Alighiero e Boetti


 

"Les kilims d'Alighiero e Boetti"
Beaux-Arts Magazine, Paris, février 1994

«En alternant de 1 à 100 et vice-versa» : l'idée d'un système de progression arithmétique comme postulat de base d'un développement artistique n'est pas nouvelle chez Alighiero e Boetti, puisqu'en 1977 déjà une de ses oeuvres portait ce titre. Mais cette fois, l'artiste l'a amplifiée et conjuguée à d'autres aspects non moins caractéristiques de sa pratique : le rôle important dévolu au hasard et l'implication d'intervenants aux différents degrés de réalisation de l'oeuvre. La «règle du jeu» à laquelle se sont prêtés 50 «partenaires» (30 écoles d'art françaises et 20 professionnels de l'art) consistait à remplir, chacun, 100 grilles de 100 carrés, en progressant de la façon suivante: 1 carré noir pour 99 carrés blancs, 2 blancs pour 98 noirs, et ainsi de suite jusqu'à 99 noirs pour 1 blanc. Les amateurs de jeux et les musiciens le savent bien, les règles peuvent être le meilleur tremplin de l'imagination et de la créativité. Les 50 «jeux» ainsi obtenus, qui sont des variations, souvent surprenantes, éclatées ou harmonieuses, sur un seul thème, ont ensuite été envoyés à des tisserands pakistanais qui ont transposé ces «patrons» en autant de kilims. Depuis 1973, Boetti a souvent utilisé les techniques traditionnelles de la broderie et de la tapisserie, confiant la réalisation des oeuvres à des artisans afghans, puis pakistanais.

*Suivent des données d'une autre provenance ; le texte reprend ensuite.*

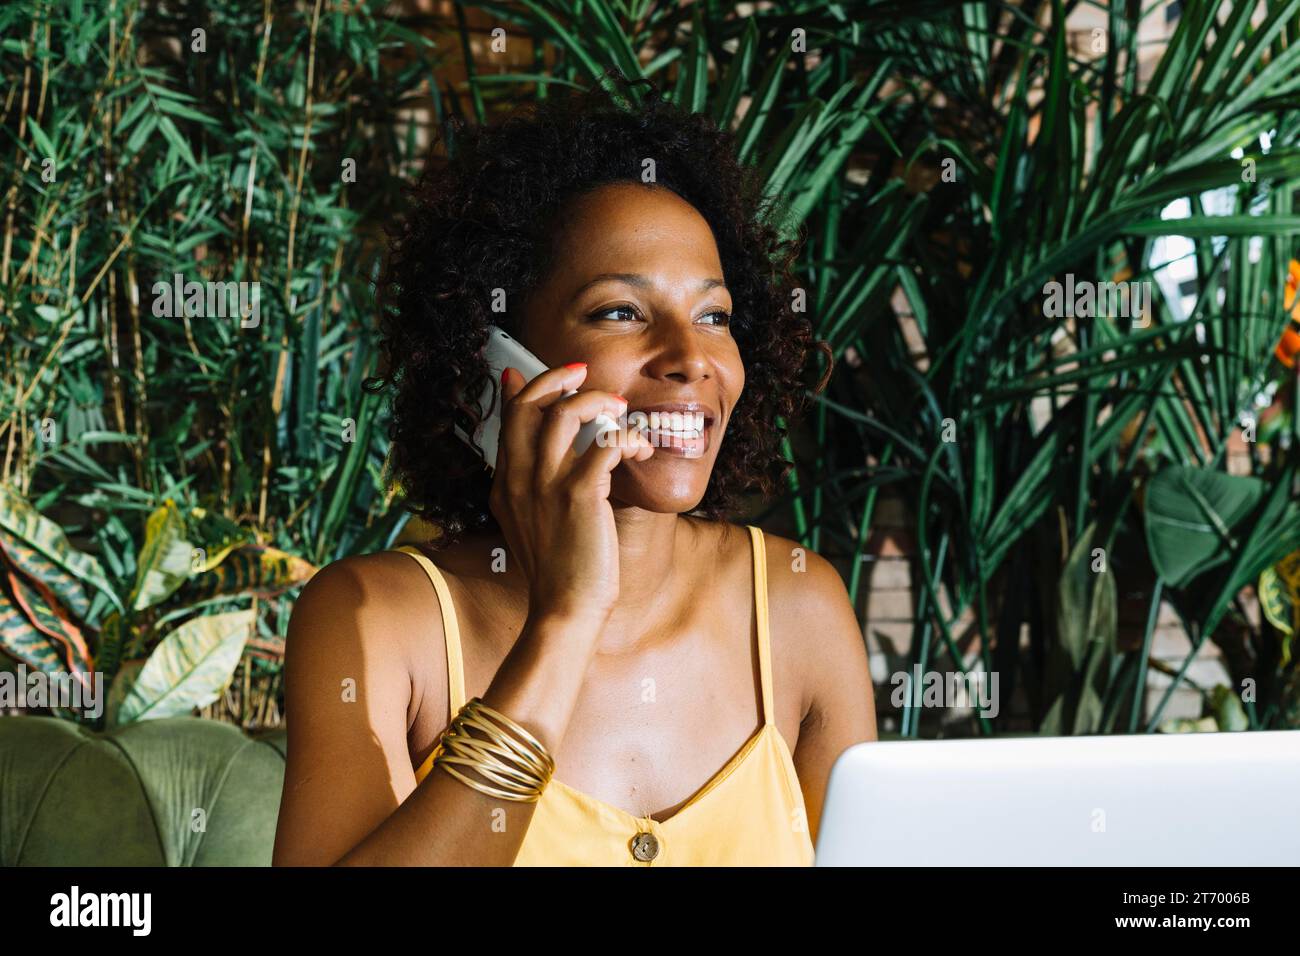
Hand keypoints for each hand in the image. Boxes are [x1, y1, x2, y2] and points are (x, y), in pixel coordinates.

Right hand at [488, 363, 653, 623]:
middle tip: (584, 374)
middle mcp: (521, 479)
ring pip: (566, 413)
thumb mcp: (530, 524)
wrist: (564, 610)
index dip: (527, 386)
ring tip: (621, 410)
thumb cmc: (558, 571)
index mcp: (507, 484)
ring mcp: (548, 485)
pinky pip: (607, 443)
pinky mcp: (580, 496)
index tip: (545, 374)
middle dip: (558, 378)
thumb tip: (541, 459)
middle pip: (529, 404)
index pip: (510, 417)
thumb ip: (531, 487)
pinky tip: (641, 452)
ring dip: (599, 401)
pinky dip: (629, 438)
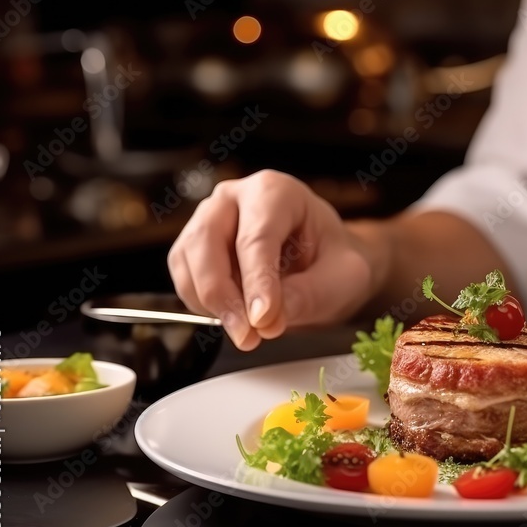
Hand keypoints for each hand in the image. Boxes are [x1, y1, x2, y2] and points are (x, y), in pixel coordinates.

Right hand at [168, 170, 373, 349]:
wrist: (326, 264)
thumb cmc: (335, 262)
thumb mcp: (342, 279)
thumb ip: (308, 295)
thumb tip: (266, 320)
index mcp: (275, 191)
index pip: (257, 237)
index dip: (257, 282)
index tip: (263, 319)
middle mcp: (234, 197)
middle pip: (207, 241)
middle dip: (223, 294)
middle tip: (248, 335)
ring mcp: (207, 219)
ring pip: (188, 261)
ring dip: (211, 304)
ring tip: (248, 334)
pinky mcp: (194, 249)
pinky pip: (185, 279)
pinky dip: (203, 306)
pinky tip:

Les kilims ne sont que l'étape finale d'une vaste opération dont Boetti est le maître d'oeuvre


Les 50 kilims sont parvenus au Magasin de Grenoble où ils sont déployés au sol, comme une immense et complexe partition dont le spectateur a tout loisir d'inventorier les richesses. Car «En alternant de 1 à 100 et vice-versa» est une somme de créativités turbulantes, individuelles ou collectives, de traditions artisanales extra-européennes imprégnées de culture, de pensée, de mémoire; une somme de gestes, de connaissances, de libertés et de bonheurs dont Boetti est l'instigateur et le maître d'oeuvre.
A cette oeuvre «chorale», antimonument grandiose, répond une autre création : De bouche à oreille, expressément conçue pour l'exposition du Magasin, fondée elle aussi sur l'élaboration collective et sur un système de progression numérique, a été réalisée avec la collaboration de la Poste et des postiers français. Des enveloppes ont été envoyées à Grenoble, depuis différentes villes, selon la règle suivante: 1 timbre pour 1 enveloppe, 4 timbres pour 4 enveloppes, et ainsi jusqu'à 121 timbres pour 121 enveloppes, chaque envoi contenant un dessin secret. Le tout, mis à plat et présenté au mur, forme une suite dont l'impact immédiat est lié à l'effet d'amplification vertigineuse et dont la richesse tient à la multiplicité des niveaux de lectures: jeux de permutations des timbres aux couleurs différentes, graphisme à la fois systématique et aléatoire du tampon, dates et lieux d'expédition, caractère des dessins révélés, dont certains renvoient à des événements d'actualité, etc. Ici encore, l'écheveau des possibles est tissé par de multiples mains au fil de la nécessité d'une règle et des hasards qu'elle draine.